Command line tool to generate test .zst files.

This tool will generate .zst files with checksums, as well as optionally output the corresponding correct uncompressed data for extra verification.

Example:

./decodecorpus -ptestfiles -otestfiles -n10000 -s5

will generate 10,000 sample .zst files using a seed of 5 in the testfiles directory, with the zstd checksum field set, as well as the 10,000 original files for more detailed comparison of decompression results.

./decodecorpus -t -T1mn

will choose a random seed, and for 1 minute, generate random test frames and ensure that the zstd library correctly decompresses them in both simple and streaming modes.

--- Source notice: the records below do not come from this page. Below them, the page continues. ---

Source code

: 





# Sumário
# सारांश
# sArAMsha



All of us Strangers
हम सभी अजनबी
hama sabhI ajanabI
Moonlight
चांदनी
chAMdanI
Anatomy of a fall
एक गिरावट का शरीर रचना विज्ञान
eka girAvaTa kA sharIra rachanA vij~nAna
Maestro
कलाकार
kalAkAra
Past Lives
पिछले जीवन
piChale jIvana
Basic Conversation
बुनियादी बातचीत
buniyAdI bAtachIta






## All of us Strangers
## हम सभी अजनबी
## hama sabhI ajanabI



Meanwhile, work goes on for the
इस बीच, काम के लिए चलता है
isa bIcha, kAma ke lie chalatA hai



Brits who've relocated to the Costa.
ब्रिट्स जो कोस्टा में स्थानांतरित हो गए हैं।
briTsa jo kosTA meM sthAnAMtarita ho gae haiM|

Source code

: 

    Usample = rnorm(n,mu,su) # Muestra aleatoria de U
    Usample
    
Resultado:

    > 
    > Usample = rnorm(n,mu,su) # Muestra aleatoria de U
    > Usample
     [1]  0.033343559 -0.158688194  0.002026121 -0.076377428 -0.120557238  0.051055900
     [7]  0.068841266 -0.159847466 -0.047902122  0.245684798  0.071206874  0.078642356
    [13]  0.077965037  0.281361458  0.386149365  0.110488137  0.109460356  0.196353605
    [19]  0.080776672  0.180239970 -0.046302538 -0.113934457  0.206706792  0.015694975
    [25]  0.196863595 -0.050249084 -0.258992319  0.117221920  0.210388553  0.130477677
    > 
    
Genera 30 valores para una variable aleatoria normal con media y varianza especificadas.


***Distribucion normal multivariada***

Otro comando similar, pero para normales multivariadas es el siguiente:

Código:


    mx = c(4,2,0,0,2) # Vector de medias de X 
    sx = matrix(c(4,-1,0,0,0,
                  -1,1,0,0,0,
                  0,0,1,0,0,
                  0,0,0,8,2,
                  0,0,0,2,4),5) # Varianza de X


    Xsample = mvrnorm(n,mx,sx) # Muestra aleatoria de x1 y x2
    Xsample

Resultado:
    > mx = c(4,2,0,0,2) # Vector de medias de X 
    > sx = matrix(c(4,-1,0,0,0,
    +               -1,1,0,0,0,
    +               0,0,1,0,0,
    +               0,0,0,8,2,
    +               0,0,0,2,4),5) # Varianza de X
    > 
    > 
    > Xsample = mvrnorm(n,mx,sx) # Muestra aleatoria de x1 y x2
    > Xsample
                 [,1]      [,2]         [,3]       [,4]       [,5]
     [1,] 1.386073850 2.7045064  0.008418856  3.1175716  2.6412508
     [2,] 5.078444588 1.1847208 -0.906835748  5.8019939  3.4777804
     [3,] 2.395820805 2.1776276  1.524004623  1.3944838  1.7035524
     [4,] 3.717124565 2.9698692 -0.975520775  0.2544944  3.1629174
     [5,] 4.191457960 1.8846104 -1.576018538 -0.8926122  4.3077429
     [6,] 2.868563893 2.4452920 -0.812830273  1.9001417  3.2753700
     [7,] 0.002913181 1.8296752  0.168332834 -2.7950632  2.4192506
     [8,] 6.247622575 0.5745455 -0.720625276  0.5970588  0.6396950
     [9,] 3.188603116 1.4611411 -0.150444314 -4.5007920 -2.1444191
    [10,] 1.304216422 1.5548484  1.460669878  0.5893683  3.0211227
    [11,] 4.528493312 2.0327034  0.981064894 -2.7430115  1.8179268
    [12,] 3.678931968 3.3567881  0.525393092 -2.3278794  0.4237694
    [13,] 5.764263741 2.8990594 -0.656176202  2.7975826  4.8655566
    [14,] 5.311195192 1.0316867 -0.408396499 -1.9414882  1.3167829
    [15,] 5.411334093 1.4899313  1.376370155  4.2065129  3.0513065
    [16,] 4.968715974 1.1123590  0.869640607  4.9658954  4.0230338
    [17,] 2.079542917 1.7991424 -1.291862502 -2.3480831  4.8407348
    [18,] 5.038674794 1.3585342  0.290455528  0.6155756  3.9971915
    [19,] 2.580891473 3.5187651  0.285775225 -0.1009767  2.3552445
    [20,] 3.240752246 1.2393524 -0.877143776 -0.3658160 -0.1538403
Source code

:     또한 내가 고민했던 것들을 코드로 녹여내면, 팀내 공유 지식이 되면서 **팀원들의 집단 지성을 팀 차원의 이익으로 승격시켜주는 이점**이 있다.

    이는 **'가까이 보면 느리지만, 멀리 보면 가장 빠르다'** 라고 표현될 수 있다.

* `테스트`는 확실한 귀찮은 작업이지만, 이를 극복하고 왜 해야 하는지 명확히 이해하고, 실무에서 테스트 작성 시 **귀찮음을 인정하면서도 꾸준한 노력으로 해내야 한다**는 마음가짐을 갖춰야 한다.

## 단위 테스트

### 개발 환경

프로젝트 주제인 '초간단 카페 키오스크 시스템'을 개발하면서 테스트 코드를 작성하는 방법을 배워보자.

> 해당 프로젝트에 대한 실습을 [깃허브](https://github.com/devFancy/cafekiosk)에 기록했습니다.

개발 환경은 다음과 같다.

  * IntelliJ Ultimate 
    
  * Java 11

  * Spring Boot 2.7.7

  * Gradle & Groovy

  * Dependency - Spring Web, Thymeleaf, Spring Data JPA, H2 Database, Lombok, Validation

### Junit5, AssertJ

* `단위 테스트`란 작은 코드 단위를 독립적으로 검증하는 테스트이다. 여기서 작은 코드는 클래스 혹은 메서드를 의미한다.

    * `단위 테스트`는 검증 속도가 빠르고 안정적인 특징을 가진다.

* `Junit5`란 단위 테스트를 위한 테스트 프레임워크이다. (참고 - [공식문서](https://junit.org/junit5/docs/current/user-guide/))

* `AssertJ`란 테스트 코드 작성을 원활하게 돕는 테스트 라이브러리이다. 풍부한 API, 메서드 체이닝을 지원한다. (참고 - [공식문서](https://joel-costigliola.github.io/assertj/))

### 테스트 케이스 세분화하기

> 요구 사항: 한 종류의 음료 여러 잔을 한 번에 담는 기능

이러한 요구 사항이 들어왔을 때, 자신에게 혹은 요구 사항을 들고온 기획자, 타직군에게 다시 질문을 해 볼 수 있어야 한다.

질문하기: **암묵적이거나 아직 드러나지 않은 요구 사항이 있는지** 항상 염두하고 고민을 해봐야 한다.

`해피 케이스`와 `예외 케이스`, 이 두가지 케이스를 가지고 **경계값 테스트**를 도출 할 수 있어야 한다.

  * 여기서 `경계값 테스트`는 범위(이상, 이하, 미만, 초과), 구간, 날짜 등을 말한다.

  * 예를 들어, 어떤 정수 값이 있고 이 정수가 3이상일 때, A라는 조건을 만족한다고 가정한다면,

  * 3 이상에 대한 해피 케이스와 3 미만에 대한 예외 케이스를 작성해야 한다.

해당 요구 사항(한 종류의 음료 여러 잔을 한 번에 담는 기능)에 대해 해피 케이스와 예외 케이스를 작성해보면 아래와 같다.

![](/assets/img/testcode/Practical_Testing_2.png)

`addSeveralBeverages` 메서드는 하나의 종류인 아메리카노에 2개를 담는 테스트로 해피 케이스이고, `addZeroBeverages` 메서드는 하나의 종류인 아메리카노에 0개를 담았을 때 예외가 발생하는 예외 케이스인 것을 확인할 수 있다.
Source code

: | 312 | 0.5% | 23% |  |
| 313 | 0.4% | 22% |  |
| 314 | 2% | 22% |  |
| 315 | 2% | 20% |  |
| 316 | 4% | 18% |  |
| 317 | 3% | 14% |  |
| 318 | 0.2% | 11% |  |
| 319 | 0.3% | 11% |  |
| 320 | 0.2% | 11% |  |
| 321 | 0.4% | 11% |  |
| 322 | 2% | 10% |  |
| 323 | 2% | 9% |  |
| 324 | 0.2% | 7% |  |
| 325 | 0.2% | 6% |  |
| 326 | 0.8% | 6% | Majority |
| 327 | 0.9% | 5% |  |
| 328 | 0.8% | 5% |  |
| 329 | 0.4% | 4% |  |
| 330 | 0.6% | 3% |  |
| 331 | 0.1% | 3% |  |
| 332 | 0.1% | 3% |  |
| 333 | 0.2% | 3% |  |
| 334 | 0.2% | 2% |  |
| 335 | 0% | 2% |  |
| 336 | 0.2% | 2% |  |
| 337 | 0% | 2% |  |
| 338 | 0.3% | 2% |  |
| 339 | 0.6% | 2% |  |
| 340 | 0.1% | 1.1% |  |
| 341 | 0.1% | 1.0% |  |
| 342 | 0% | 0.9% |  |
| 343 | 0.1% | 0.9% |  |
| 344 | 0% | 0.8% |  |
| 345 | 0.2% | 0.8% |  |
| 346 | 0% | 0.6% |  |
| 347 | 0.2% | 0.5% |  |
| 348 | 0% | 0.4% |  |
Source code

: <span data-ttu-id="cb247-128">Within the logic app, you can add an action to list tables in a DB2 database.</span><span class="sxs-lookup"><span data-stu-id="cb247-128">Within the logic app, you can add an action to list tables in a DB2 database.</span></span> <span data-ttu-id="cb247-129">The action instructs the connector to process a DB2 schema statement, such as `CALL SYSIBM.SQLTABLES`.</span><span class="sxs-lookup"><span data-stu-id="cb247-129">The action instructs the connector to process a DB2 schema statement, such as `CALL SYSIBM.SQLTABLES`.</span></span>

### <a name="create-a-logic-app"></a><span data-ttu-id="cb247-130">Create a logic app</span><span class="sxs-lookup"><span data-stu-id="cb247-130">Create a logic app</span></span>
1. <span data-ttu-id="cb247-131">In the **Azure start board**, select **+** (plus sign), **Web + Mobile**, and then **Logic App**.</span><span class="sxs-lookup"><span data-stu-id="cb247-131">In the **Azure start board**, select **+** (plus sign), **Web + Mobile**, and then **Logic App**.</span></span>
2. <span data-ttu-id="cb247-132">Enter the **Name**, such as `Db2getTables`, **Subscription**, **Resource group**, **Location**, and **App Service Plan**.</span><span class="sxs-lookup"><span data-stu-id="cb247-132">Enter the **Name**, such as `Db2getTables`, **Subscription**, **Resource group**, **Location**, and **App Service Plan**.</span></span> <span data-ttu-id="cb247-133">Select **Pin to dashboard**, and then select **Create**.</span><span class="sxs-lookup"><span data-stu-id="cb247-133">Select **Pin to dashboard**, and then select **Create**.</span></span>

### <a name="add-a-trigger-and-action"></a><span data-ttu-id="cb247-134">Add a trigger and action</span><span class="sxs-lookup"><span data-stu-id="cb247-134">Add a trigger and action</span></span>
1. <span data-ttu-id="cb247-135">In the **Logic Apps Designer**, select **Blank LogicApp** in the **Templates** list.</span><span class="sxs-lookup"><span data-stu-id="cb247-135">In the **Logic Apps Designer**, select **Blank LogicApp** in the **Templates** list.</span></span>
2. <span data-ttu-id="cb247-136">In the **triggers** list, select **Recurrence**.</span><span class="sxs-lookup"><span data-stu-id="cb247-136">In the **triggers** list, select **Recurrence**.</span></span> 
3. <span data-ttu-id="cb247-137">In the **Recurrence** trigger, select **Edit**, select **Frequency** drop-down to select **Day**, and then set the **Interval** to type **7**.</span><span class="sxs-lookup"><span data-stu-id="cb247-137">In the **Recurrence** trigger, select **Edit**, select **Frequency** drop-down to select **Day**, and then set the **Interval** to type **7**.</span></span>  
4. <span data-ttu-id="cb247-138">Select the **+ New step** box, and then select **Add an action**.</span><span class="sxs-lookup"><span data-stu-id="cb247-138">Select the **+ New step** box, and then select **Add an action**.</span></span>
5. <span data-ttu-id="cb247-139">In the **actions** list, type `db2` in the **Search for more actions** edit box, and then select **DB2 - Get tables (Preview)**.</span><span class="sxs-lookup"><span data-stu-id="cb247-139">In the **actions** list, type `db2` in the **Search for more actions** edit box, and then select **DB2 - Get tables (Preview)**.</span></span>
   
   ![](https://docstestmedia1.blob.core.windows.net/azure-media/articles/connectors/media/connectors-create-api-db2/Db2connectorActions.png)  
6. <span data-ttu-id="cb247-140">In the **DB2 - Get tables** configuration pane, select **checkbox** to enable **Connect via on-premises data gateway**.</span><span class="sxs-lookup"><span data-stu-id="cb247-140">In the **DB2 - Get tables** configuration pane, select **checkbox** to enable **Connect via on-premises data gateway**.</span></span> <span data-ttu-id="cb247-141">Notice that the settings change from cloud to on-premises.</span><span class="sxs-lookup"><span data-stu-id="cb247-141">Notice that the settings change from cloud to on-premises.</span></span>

paramgrill - tool for generating compression table parameters and optimizing parameters on file given constraints

Full list of arguments

 -T#          : set level 1 speed objective
 -B#          : cut input into blocks of size # (default : single block)
 -S           : benchmarks a single run (example command: -Sl3w10h12)
    w# - windowLog
    h# - hashLog
    c# - chainLog
    s# - searchLog
    l# - minMatch
    t# - targetLength
    S# - strategy
    L# - level
 --zstd=      : Single run, parameter selection syntax same as zstdcli with more parameters
                    (Added forceAttachDictionary / fadt)
                    When invoked with --optimize, this represents the sample to exceed.
 --optimize=  : find parameters to maximize compression ratio given parameters
                    Can use all --zstd= commands to constrain the type of solution found in addition to the following constraints
    cSpeed=   : Minimum compression speed
    dSpeed=   : Minimum decompression speed
    cMem=     : Maximum compression memory
    lvl=      : Searches for solutions which are strictly better than that compression lvl in ratio and cSpeed,
    stc=      : When invoked with lvl=, represents percentage slack in ratio/cSpeed allowed for a solution to be considered (Default 100%)
              : In normal operation, represents percentage slack in choosing viable starting strategy selection in choosing the default parameters
                    (Lower value will begin with stronger strategies) (Default 90%)
    speedRatio=   (accepts decimals)
              : determines value of gains in speed vs gains in ratio
                    when determining overall winner (default 5 (1% ratio = 5% speed)).
    tries=    : Maximum number of random restarts on a single strategy before switching (Default 5)
                    Higher values will make optimizer run longer, more chances to find better solution.
    memLog    : Limits the log of the size of each memotable (1 per strategy). Will use hash tables when state space is larger than max size.
                    Setting memLog = 0 turns off memoization
 --display=   : specify which parameters are included in the output
                    can use all --zstd parameter names and 'cParams' as a shorthand for all parameters used in ZSTD_compressionParameters
                    (Default: display all params available)
 -P#          : generated sample compressibility (when no file is provided)
 -t#          : Caps runtime of operation in seconds (default : 99999 seconds (about 27 hours ))
 -v           : Prints Benchmarking output
 -D           : Next argument dictionary file
 -s           : Benchmark all files separately
 -q           : Quiet, repeat for more quiet
                  -q Prints parameters + results whenever a new best is found
                  -qq Only prints parameters whenever a new best is found, prints final parameters + results
                  -qqq Only print final parameters + results
                  -qqqq Only prints final parameter set in the form --zstd=
 -v           : Verbose, cancels quiet, repeat for more volume
                  -v Prints all candidate parameters and results

Any inputs afterwards are treated as files to benchmark.